- _TASKS FOR THIS EXERCISE_:
#1 In the text passage on visual clips and realia in EFL teaching, what does "realia" refer to?
#2 Continue the text passage on visual clips and realia in EFL teaching from its last sentence.

- _TEXT PASSAGE_:
- - - -
Also visual clips are ideal for teaching culture, especially, in our EFL setting where most of the teachers are non-native speakers and exposure to the target culture is very limited. By analyzing linguistic data students can enhance their awareness of the appropriate use of linguistic forms within the context of specific situations that they see in visual clips. Visual cues that they acquire from them can guide students to observe communicative situations and help them develop holistic scripts for the negotiation of meaning and probable communicative events (Kitajima & Lyman-Hager, 1998, p.40). In addition to silent videos, language-focused video materials like ethnographic interviews with individuals in the target culture can be a good source for developing effective communication strategies (CSs). Ethnographic interviews are useful for establishing an understanding of presuppositions and assumptions of the speech community.
In addition visual clips are good at activating emotional memory. Students can remember lexical or grammatical items by recalling emotions that he or she experienced in the same moment of perceiving the language data. Emotional memory (affect) can speed up, or slowdown, or even inhibit the process. So, teachers should pay close attention not only to students’ progress in acquiring a language but also to emotional background behind which this data is being stored. Otherwise students can end up knowing ‘everything’ but not willing to do anything. A careful selection of visual prompts is needed. There are tons of good inspiring visual clips in the Internet.
`Realia’ in EFL terms refers to any real material objects we use in the classroom to bring the class to life (Budden, 2011). The use of realia in classroom lessons makes up for textbook deficiencies and encourages students by making them aware of their abilities to interact successfully with practical living when they finish the language course. The main advantage of using real objects into the classroom is that it helps to make the learning experience more memorable for the learner. For instance, when you teach vocabulary of fruit and vegetables it can be much more effective for students if they can touch, smell and see the objects at the same time as hearing the new word. This would appeal to a wider range of learner styles than a simple picture of fruit or vegetable.
- - - -
- _DATA EXTRACT_:
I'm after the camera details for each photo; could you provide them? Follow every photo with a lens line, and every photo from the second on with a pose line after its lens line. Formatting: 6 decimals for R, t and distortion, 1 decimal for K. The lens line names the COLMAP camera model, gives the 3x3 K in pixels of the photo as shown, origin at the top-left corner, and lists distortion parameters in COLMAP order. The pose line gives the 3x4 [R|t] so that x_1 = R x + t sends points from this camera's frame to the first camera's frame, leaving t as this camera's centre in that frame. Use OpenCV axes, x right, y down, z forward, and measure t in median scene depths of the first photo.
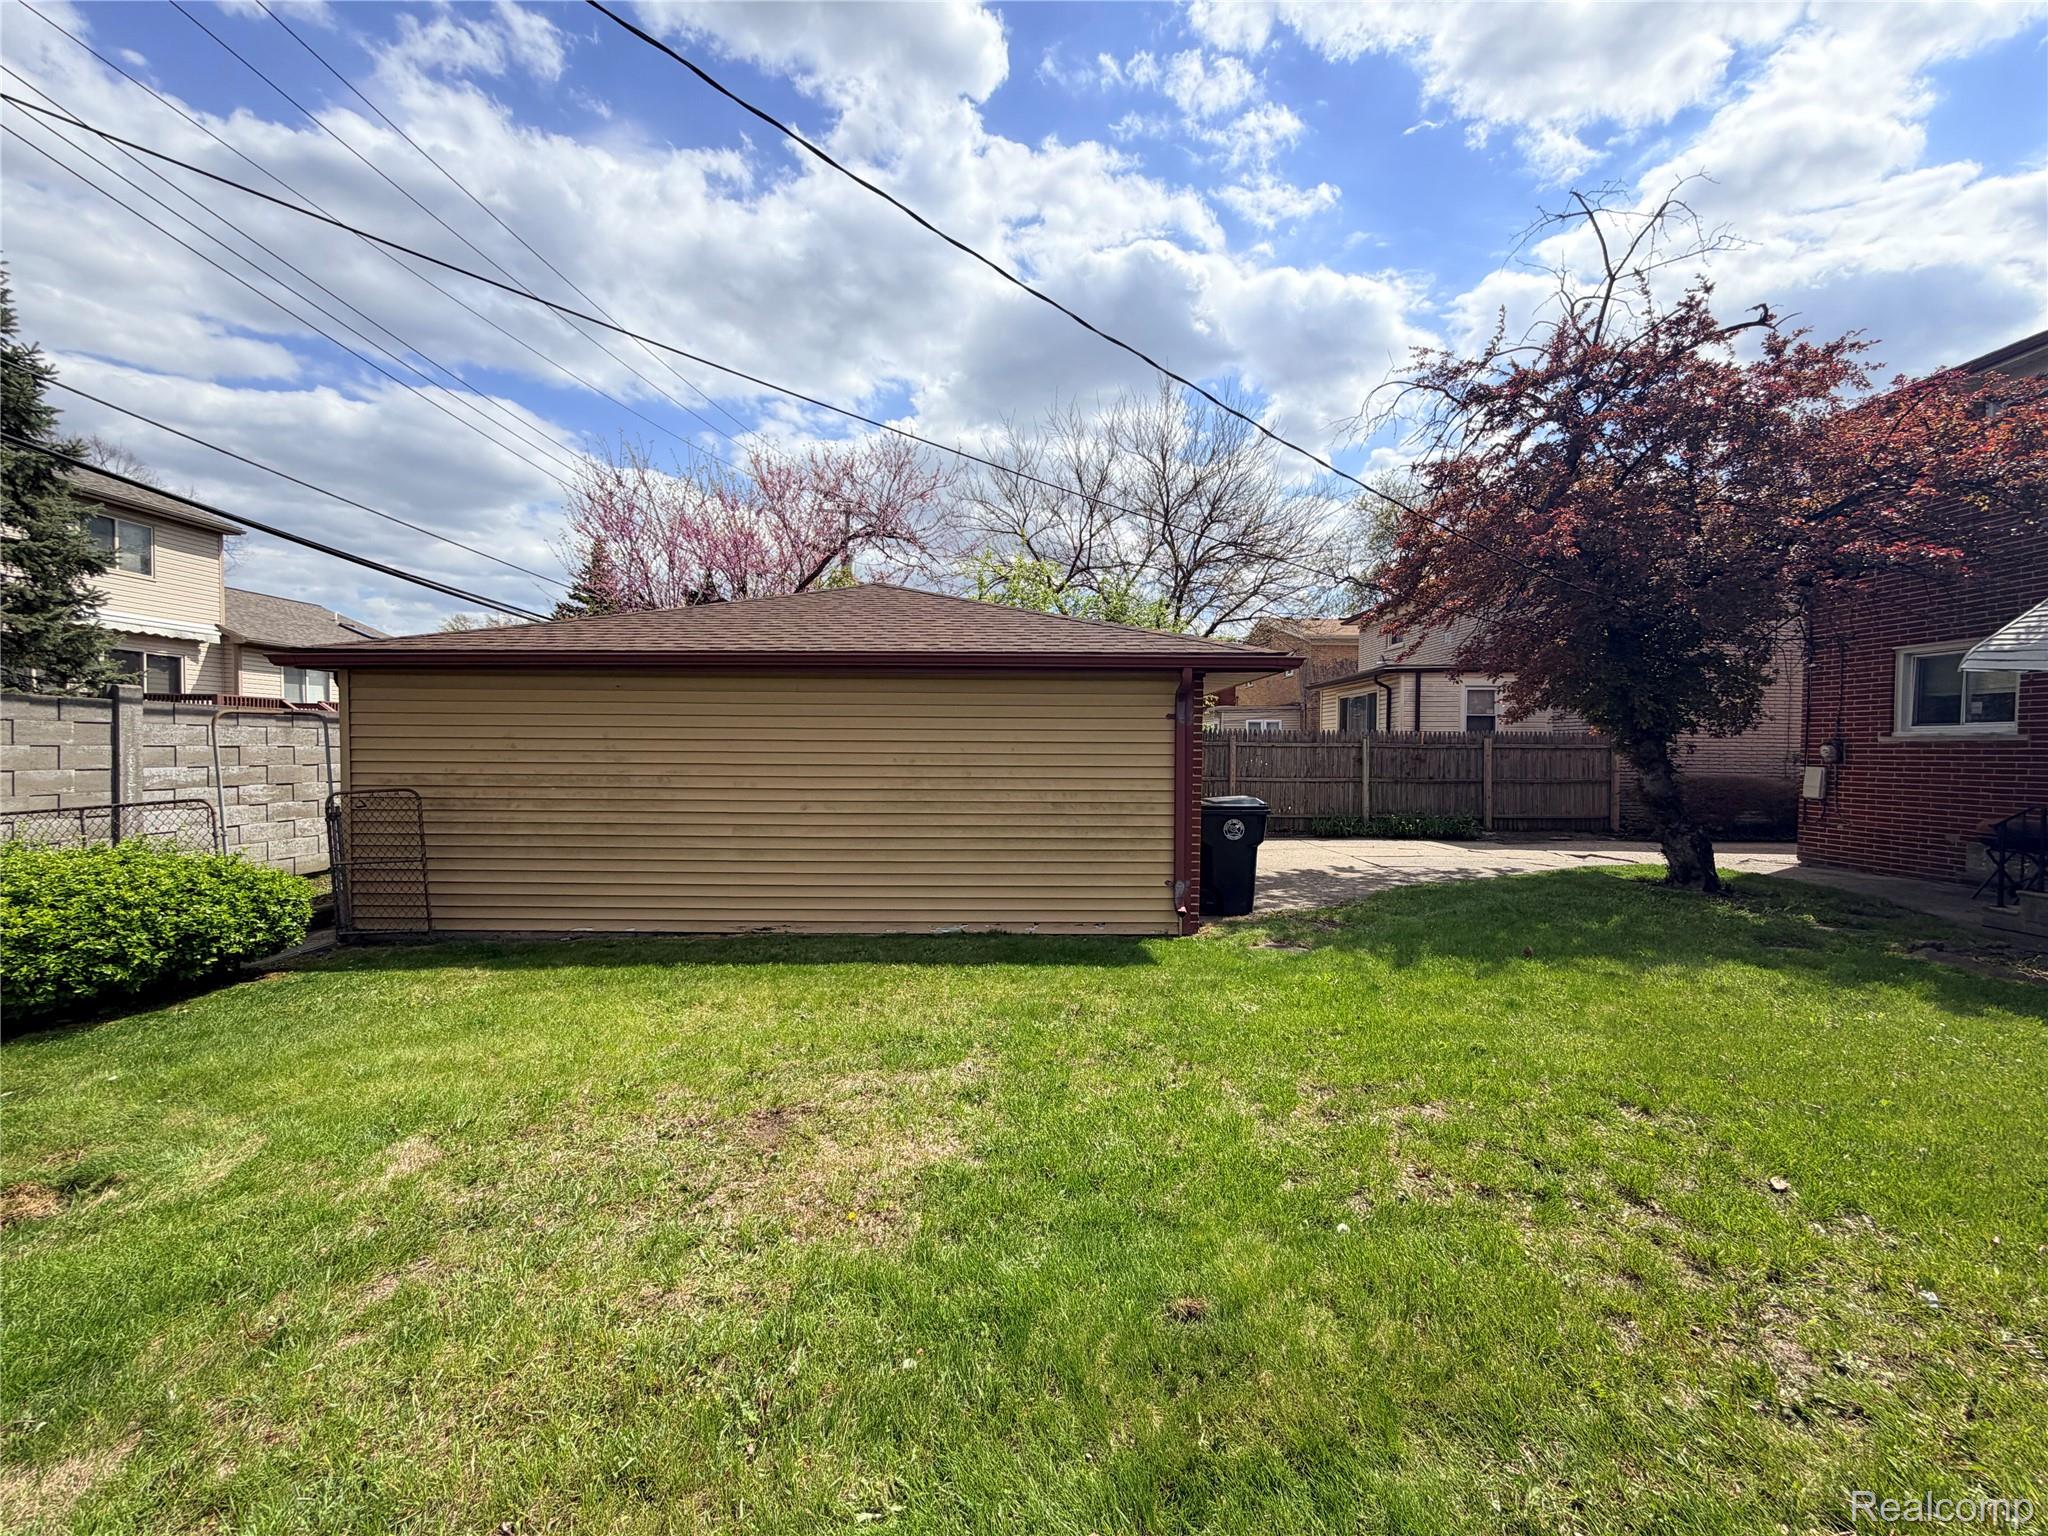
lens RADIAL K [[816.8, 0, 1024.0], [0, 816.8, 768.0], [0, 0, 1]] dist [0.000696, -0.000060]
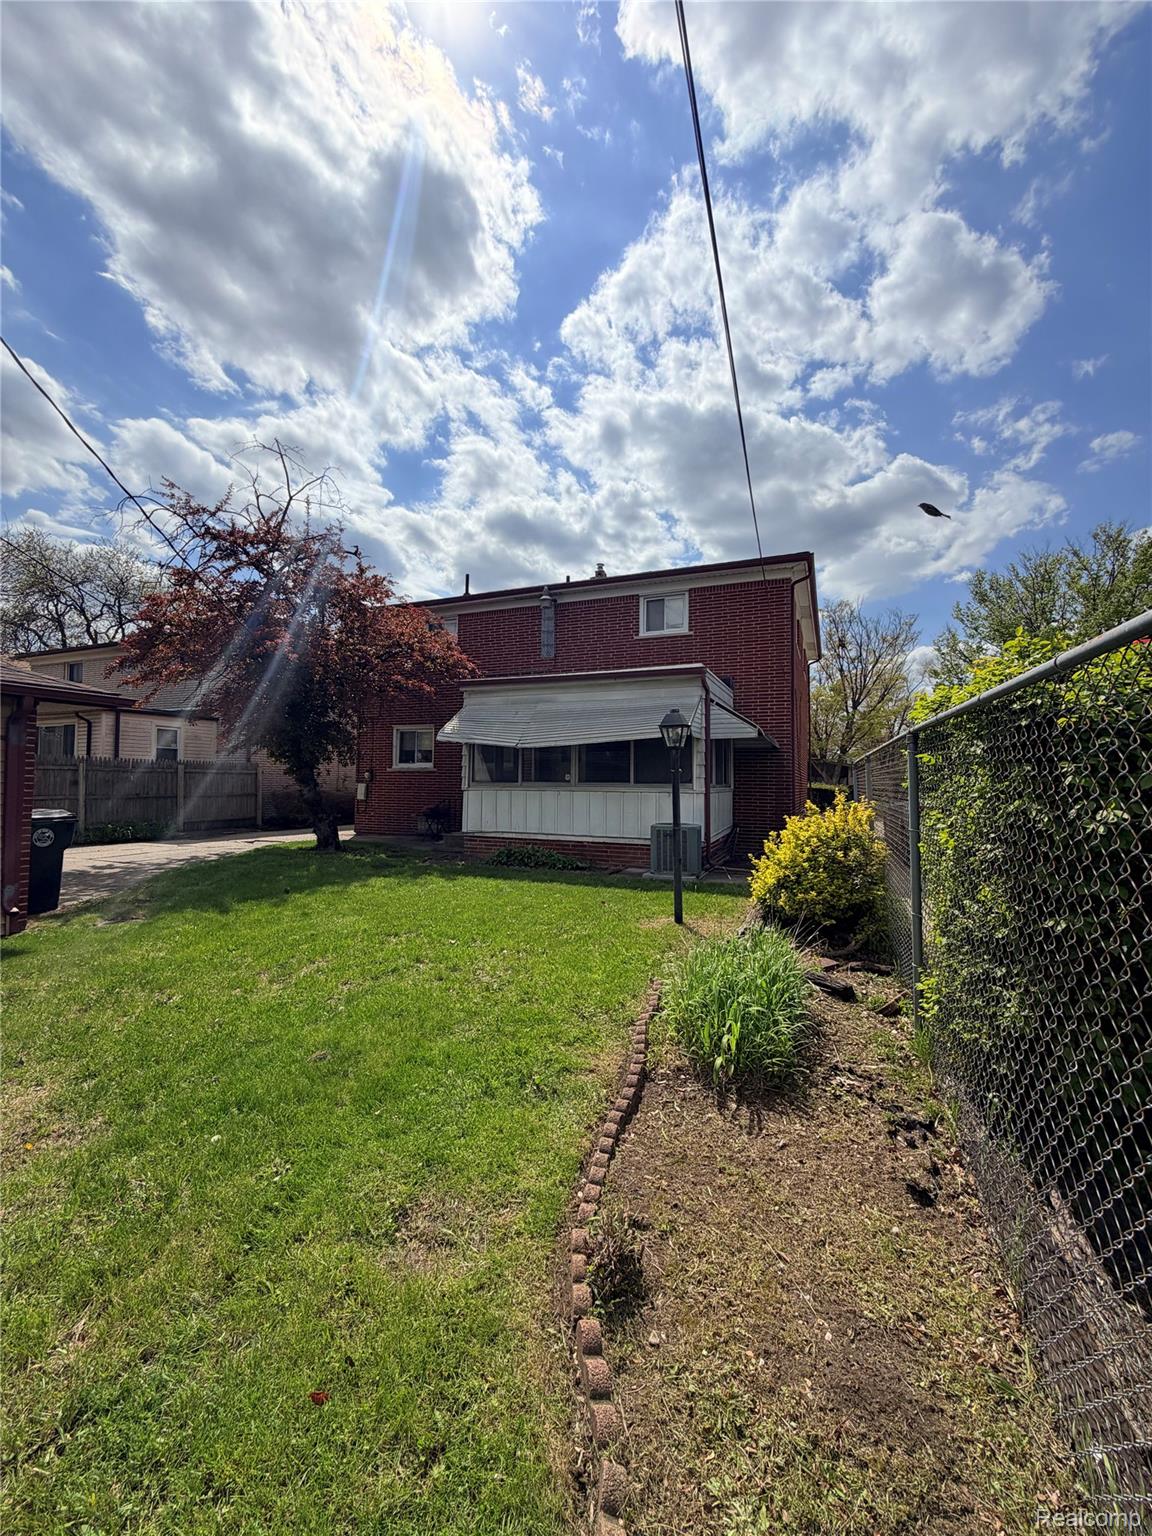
- - - -
- _SOLVED TASKS_:
#1 Any real material objects used in the classroom to bring the class to life.

#2
The most difficult part of using realia would be to find appropriate and suitable materials. There are limitations as to what can be brought into the classroom. However, there is still a great choice of various materials that are available for every teacher and may be used to conduct interesting, worthwhile English activities. Plants, flowers, sticks, stones, and recycled items may be used as teaching materials for the English language class. Lund (1992) also proposes the use of restaurant advertisements and menus, shopping-mall directories, tour brochures, trains schedules, and maps (p.21).
On the Internet there are many ideas for using material objects. Here are some suggestions by Budden (2011):
Tourist information Gather some city/town maps from the tourist information bureau wherever you are. Use them to create role plays that could happen with English speaking visitors to their town or city. Give students a scenario for them to build a role play out of. If you had trouble finding your way around their town/ city when you arrived use your own experiences to create situations.
Collect brochures of places of interest (in English if possible but not vital) and ask students to use them to plan a trip for a group of students who are coming to their town for a week. They can plan the itinerary, work out the budget, etc.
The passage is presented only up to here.